Крисп вновь принялся расхаживать. Дело было вовсе не в том, что она не знала свой точный возраст; он и в своем не был уверен. В крестьянских семьях вроде той, где он вырос, над такой ерундой особо не задумывались: от возраста зависела лишь работа, которая человеку по силам. Но двадцать два плюс или минус год-другой? выходит, она родилась примерно в то время, когда он взошел на трон.
– Так что мне с тобой делать? – спросил он, предназначив вопрос столько же себе, сколько ей – а может, и самому Фосу.
– Ваше величество? – Ее глаза испуганно расширились. – Вы же сказали, что я не буду ни в чем нуждаться… – Голос Дрины дрогнул. Казалось, чтобы напомнить ему про обещание, потребовалась вся ее храбрость.
– И не будешь – клянусь в этом благим богом. – Крисп очертил на груди солнечный круг, подтверждая вой слова. – Но я имел в виду другое.

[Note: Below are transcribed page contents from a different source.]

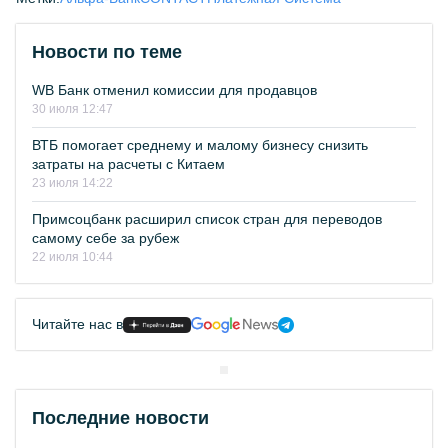
Новости по теме
WB Банк отменил комиссии для продавцов
30 июля 12:47
ВТБ помогает среднему и малому бизнесу снизить
затраты на расчеты с Китаем
23 июля 14:22
Примсоцбанк расширил список стран для переводов
самому себе за рубеж
22 июля 10:44
Читайте нас в
Последние новости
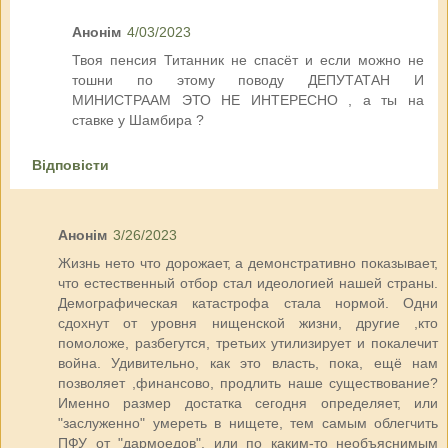
Анонім
4/03/2023
Твоя пенсия Титанник не спасёт и если можно не
тошни по этому поводу ДЕПУТАТАН И
МИНИСТРААМ ЭТО НЕ ИНТЕРЕСНО , а ты на
ставке у Шамбира ?
Відповісти
Анонім
3/26/2023
Жизнь нето что дорожает, а демонстративно показывает,
что естественный отбор стал идеологией нашей страны.
Демографическая катастрофа стала нормой. Одни
сдохнут от уровня нищенской жизни, другие ,кто
помоложе, разбегутся, третьих утилизирует и покалечит
война. Удивительно, как это власть, пока, ещё нам
позволяет ,финансово, продлить наше существование?
Именно размер достатка сегодня определяет, или
"заслуженно" умереть в нищете, тем самым облегчить
ПФУ от "дармоедов", или по каким-то необъяснимым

– Что? – Горизонты воображения Дрины, как то самого, когда он был крестьянином, не простирались дальше изобилия еды и не очень большого количества работы. – Я хочу только одного – заботиться о ребенке.
– Этим ты и станешь заниматься, а я позабочусь, чтобы тебе помогли, если потребуется, – пообещал он и почесал макушку. – Ты читать умеешь?
– Нет, ваше величество.
– А научиться хочешь?
– Не очень, ваше величество. Не вижу, какой мне с этого будет толк.
Крисп неодобрительно хмыкнул. Поселившийся в их деревне солдат-ветеран научил его читать и писать еще прежде, чем у юного Криспа закурчавилась борода, и с тех пор его мир разительно изменился. Написанные слова связывали пространство и время настолько крепко, что никакие устные рассказы и предания даже сравниться с ними не могли. Но если у Дрины нет желания овладеть этим умением, то лучше не заставлять ее – никакого удовольствия ей это не доставит.
Он снова почесал макушку.
– Ваше величество! – Крисп вопросительно приподнял бровь и стал ждать продолжения. – Ваше величество, – нервничая, повторила она, – когда ребенок родится, вы… вы захотите меня снова?